Task objective: Copy every line of the rows below that contains the string "strokeWidth", matching case exactly.

Material to process:
··········
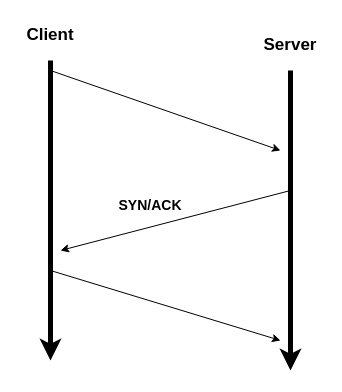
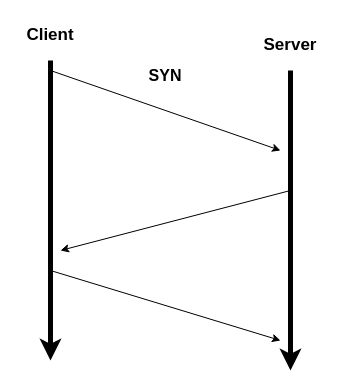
  <mxCell id="0" />
  <mxCell id="1" parent="0" />
  <mxCell id="2" value="" style="endArrow=classic;html=1;rounded=0;strokeWidth=5;" edge="1" parent="1"><mxGeometry width="50" height="50" relative="1" as="geometry"><mxPoint x="50" y="60" as="sourcePoint" /><mxPoint x="50" y="360" as="targetPoint" /></mxGeometry></mxCell>
  <mxCell id="3" value="" style="endArrow=classic;html=1;rounded=0;strokeWidth=5;" edge="1" parent="1"><mxGeometry width="50" height="50" relative="1" as="geometry"><mxPoint x="290" y="70" as="sourcePoint" /><mxPoint x="290" y="370" as="targetPoint" /></mxGeometry></mxCell>
  <mxCell id="4" value="" style="endArrow=classic;html=1;rounded=0;" edge="1" parent="1"><mxGeometry width="50" height="50" relative="1" as="geometry"><mxPoint x="50" y="70" as="sourcePoint" /><mxPoint x="280" y="150" as="targetPoint" /></mxGeometry></mxCell>
  <mxCell id="5" value="" style="endArrow=classic;html=1;rounded=0;" edge="1" parent="1"><mxGeometry width="50" height="50" relative="1" as="geometry"><mxPoint x="50" y="270" as="sourcePoint" /><mxPoint x="280" y="340" as="targetPoint" /></mxGeometry></mxCell>
  <mxCell id="6" value="" style="endArrow=classic;html=1;rounded=0;" edge="1" parent="1"><mxGeometry width="50" height="50" relative="1" as="geometry"><mxPoint x="290" y="190" as="sourcePoint" /><mxPoint x="60" y="250" as="targetPoint" /></mxGeometry></mxCell>
  <mxCell id="7" value="&lt;font style=&quot;font-size: 17px;&quot;&gt;&lt;b&gt;Client&lt;/b&gt;&lt;/font&gt;" style="text;html=1;align=center;verticalAlign=middle;whiteSpace=wrap;rounded=0;" vertex="1" parent="1"><mxGeometry x="20" y="20" width="60" height="30" as="geometry" /></mxCell>
  <mxCell id="8" value="&lt;font style=&quot;font-size: 17px;&quot;&gt;&lt;b&gt;Server&lt;/b&gt;&lt;/font&gt;" style="text;html=1;align=center;verticalAlign=middle;whiteSpace=wrap;rounded=0;" vertex="1" parent="1"><mxGeometry x="260" y="30" width="60" height="30" as="geometry" /></mxCell>
- <mxCell id="10" value="&lt;font style=&quot;font-size: 14px;&quot;&gt;&lt;b&gt;SYN/ACK&lt;/b&gt;&lt;/font&gt;" style="text;html=1;align=center;verticalAlign=middle;whiteSpace=wrap;rounded=0;" vertex="1" parent="1"><mxGeometry x="120" y="190" width="60" height="30" as="geometry" /></mxCell>
+ <mxCell id="9" value="&lt;font style=&quot;font-size: 16px;&quot;&gt;&lt;b&gt;SYN&lt;/b&gt;&lt;/font&gt;" style="text;html=1;align=center;verticalAlign=middle;whiteSpace=wrap;rounded=0;" vertex="1" parent="1"><mxGeometry x="135" y="60" width="60" height="30" as="geometry" /></mxCell>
··········
The result:
  <mxCell id="2" value="" style="endArrow=classic;html=1;rounded=0;strokeWidth=5;" edge="1" parent="1"><mxGeometry width="50" height="50" relative="1" as="geometry"><mxPoint x="50" y="60" as="sourcePoint" /><mxPoint x="50" y="360" as="targetPoint" /></mxGeometry></mxCell>
  <mxCell id="3" value="" style="endArrow=classic;html=1;rounded=0;strokeWidth=5;" edge="1" parent="1"><mxGeometry width="50" height="50" relative="1" as="geometry"><mxPoint x="290" y="70" as="sourcePoint" /><mxPoint x="290" y="370" as="targetPoint" /></mxGeometry></mxCell>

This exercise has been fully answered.